##### DATASET RECORDS #####

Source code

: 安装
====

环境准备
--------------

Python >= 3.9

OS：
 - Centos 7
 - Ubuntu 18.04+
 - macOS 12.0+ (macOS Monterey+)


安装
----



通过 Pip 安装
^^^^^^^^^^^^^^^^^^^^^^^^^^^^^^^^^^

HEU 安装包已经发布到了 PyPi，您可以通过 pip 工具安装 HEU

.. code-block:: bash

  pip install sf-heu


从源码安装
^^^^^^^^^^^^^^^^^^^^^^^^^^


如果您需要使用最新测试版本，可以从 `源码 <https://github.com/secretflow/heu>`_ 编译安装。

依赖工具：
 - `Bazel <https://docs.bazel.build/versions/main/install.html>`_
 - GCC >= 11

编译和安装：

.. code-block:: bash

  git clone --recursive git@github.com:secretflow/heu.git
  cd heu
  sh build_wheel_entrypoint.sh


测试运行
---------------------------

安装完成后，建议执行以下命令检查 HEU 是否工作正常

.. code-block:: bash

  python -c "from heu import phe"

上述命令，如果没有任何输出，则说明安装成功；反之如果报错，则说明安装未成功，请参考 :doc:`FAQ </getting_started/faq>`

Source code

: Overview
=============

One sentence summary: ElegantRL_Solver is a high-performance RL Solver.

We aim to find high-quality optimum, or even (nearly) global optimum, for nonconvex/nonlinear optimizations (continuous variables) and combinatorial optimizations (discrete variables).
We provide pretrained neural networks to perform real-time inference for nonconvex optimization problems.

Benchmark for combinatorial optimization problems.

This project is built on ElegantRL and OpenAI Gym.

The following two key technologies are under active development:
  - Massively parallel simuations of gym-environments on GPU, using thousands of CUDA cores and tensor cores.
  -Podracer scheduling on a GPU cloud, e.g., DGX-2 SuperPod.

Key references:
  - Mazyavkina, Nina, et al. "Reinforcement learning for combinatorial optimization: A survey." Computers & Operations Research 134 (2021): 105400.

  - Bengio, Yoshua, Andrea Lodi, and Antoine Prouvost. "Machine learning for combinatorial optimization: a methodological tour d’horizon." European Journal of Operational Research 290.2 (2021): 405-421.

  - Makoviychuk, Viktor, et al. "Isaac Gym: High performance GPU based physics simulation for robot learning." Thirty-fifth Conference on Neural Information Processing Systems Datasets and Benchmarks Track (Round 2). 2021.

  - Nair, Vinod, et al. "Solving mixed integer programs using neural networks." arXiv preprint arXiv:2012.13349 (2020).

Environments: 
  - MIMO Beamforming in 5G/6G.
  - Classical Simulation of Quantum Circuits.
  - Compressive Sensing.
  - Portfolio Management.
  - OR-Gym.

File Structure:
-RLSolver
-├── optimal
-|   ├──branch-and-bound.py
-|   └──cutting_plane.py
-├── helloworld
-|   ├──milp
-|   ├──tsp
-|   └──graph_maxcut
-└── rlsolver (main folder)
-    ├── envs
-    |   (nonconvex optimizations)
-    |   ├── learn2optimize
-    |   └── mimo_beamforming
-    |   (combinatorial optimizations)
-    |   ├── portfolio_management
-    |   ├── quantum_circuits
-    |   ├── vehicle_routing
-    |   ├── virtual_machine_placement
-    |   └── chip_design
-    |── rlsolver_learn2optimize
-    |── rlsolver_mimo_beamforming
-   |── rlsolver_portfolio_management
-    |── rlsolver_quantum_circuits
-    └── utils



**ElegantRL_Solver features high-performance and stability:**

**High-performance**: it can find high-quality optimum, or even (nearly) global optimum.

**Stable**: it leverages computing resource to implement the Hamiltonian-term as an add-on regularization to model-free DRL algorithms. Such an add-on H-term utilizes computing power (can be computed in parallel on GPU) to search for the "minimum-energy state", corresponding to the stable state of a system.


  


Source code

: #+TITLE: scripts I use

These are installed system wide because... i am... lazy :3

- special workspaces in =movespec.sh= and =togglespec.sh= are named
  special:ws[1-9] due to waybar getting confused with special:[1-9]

#####

**AIM OF THE EXERCISE**
The data above should be returned in full, exactly as written.

**RESULT**
Source code

: 安装
====

环境准备
--------------

Python >= 3.9

OS：
 - Centos 7
 - Ubuntu 18.04+
 - macOS 12.0+ (macOS Monterey+)


安装
----



通过 Pip 安装
^^^^^^^^^^^^^^^^^^^^^^^^^^^^^^^^^^

HEU 安装包已经发布到了 PyPi，您可以通过 pip 工具安装 HEU

.. code-block:: bash

  pip install sf-heu


从源码安装
^^^^^^^^^^^^^^^^^^^^^^^^^^


如果您需要使用最新测试版本，可以从 `源码 <https://github.com/secretflow/heu>`_ 编译安装。

依赖工具：
 - `Bazel <https://docs.bazel.build/versions/main/install.html>`_
 - GCC >= 11

编译和安装：

.. code-block:: bash

  git clone --recursive git@github.com:secretflow/heu.git
  cd heu
  sh build_wheel_entrypoint.sh


测试运行
---------------------------

安装完成后，建议执行以下命令检查 HEU 是否工作正常

.. code-block:: bash

  python -c "from heu import phe"

上述命令，如果没有任何输出，则说明安装成功；反之如果报错，则说明安装未成功，请参考 :doc:`FAQ </getting_started/faq>`

Source code

: Overview
=============

One sentence summary: ElegantRL_Solver is a high-performance RL Solver.

We aim to find high-quality optimum, or even (nearly) global optimum, for nonconvex/nonlinear optimizations (continuous variables) and combinatorial optimizations (discrete variables).
We provide pretrained neural networks to perform real-time inference for nonconvex optimization problems.

Benchmark for combinatorial optimization problems.

This project is built on ElegantRL and OpenAI Gym.

The following two key technologies are under active development:
  - Massively parallel simuations of gym-environments on GPU, using thousands of CUDA cores and tensor cores.
  -Podracer scheduling on a GPU cloud, e.g., DGX-2 SuperPod.

Key references:
  - Mazyavkina, Nina, et al. "Reinforcement learning for combinatorial optimization: A survey." Computers & Operations Research 134 (2021): 105400.

  - Bengio, Yoshua, Andrea Lodi, and Antoine Prouvost. "Machine learning for combinatorial optimization: a methodological tour d’horizon." European Journal of Operational Research 290.2 (2021): 405-421.

  - Makoviychuk, Viktor, et al. "Isaac Gym: High performance GPU based physics simulation for robot learning." Thirty-fifth Conference on Neural Information Processing Systems Datasets and Benchmarks Track (Round 2). 2021.

  - Nair, Vinod, et al. "Solving mixed integer programs using neural networks." arXiv preprint arXiv:2012.13349 (2020).

Environments: 
  - MIMO Beamforming in 5G/6G.
  - Classical Simulation of Quantum Circuits.
  - Compressive Sensing.
  - Portfolio Management.
  - OR-Gym.

File Structure:
-RLSolver
-├── optimal
-|   ├──branch-and-bound.py
-|   └──cutting_plane.py
-├── helloworld
-|   ├──milp
-|   ├──tsp
-|   └──graph_maxcut
-└── rlsolver (main folder)
-    ├── envs
-    |   (nonconvex optimizations)
-    |   ├── learn2optimize
-    |   └── mimo_beamforming
-    |   (combinatorial optimizations)
-    |   ├── portfolio_management
-    |   ├── quantum_circuits
-    |   ├── vehicle_routing
-    |   ├── virtual_machine_placement
-    |   └── chip_design
-    |── rlsolver_learn2optimize
-    |── rlsolver_mimo_beamforming
-   |── rlsolver_portfolio_management
-    |── rlsolver_quantum_circuits
-    └── utils



**ElegantRL_Solver features high-performance and stability:**

**High-performance**: it can find high-quality optimum, or even (nearly) global optimum.

**Stable**: it leverages computing resource to implement the Hamiltonian-term as an add-on regularization to model-free DRL algorithms. Such an add-on H-term utilizes computing power (can be computed in parallel on GPU) to search for the "minimum-energy state", corresponding to the stable state of a system.


  


Source code

: #+TITLE: scripts I use

These are installed system wide because... i am... lazy :3

- special workspaces in =movespec.sh= and =togglespec.sh= are named
  special:ws[1-9] due to waybar getting confused with special:[1-9]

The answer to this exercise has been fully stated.